• WHAT IS BEING ASKED
What is the only wild animal contraceptive available in Europe, according to the text on wild animal fertility control?

• TEXT UNDER STUDY
Wild Animal Fertility Control In Europe
In Europe, people are interested in reducing certain wild animal populations for various reasons. For example, wild animals can damage crops and forests, spread diseases, cause car accidents, hurt biodiversity, eat farmed animals, and attack people. The public is beginning to oppose killing more strongly, which increases interest in other methods such as fertility control. In some situations, wild animal fertility control is an effective way to decrease populations.
Although the only wild animal contraceptive available in Europe is nicarbazin, several contraceptives have shown promise in wild populations:
- PZP immunocontraceptive vaccines have been shown to lower fertility in horses, donkeys, and certain deer for a number of years. However, in some species, PZP vaccines cause behavioral changes such as multiple infertile estrous cycles, a longer breeding season, possible late births, and changes in social hierarchy.
- GnRH immunocontraceptive vaccines have been tested on wild boar, badgers, wild goats, deer, foxes, squirrels, and prairie dogs. These vaccines eliminate reproductive behavior and can cause potentially painful injection site reactions.

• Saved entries
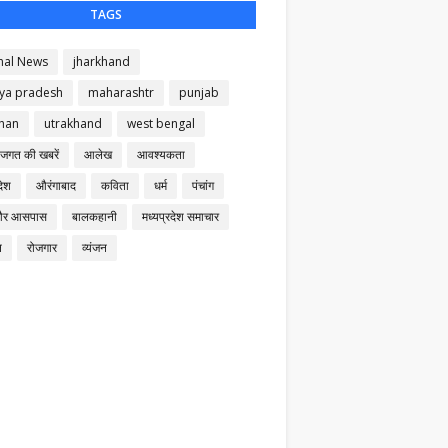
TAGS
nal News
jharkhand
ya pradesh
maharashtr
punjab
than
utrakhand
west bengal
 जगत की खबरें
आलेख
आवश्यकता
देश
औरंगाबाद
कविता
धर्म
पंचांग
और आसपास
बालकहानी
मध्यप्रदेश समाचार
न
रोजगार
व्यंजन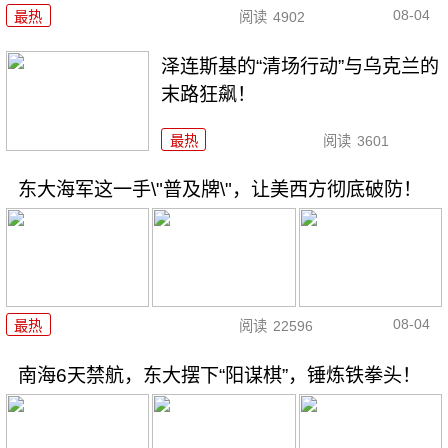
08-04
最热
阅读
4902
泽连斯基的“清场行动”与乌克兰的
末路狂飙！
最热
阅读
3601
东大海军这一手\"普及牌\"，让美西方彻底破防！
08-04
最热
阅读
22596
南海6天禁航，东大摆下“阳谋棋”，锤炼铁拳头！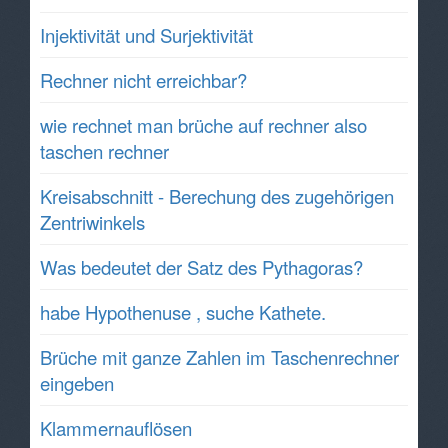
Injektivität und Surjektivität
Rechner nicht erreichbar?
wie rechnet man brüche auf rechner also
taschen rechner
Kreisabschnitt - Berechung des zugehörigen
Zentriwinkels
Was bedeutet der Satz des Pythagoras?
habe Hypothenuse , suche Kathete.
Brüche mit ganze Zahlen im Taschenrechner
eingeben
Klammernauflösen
* * *
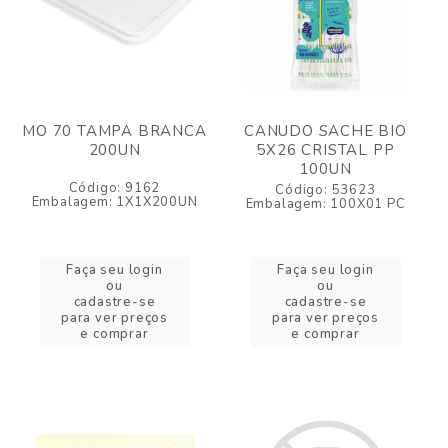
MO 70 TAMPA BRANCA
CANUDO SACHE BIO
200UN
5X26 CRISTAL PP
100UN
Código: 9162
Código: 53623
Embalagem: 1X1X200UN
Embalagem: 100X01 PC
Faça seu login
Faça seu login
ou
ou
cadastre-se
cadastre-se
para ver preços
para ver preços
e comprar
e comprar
==
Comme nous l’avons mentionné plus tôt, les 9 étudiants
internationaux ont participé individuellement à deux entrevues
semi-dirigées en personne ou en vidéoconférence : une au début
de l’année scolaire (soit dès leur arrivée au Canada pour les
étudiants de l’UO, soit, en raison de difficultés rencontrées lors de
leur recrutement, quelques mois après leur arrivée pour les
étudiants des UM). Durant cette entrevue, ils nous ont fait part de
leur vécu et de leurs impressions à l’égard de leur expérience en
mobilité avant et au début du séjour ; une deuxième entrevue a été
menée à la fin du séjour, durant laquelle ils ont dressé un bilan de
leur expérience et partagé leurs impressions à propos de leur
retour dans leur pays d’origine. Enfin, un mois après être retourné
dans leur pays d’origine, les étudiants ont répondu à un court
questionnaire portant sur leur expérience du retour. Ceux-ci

• RESULT
Nicarbazin.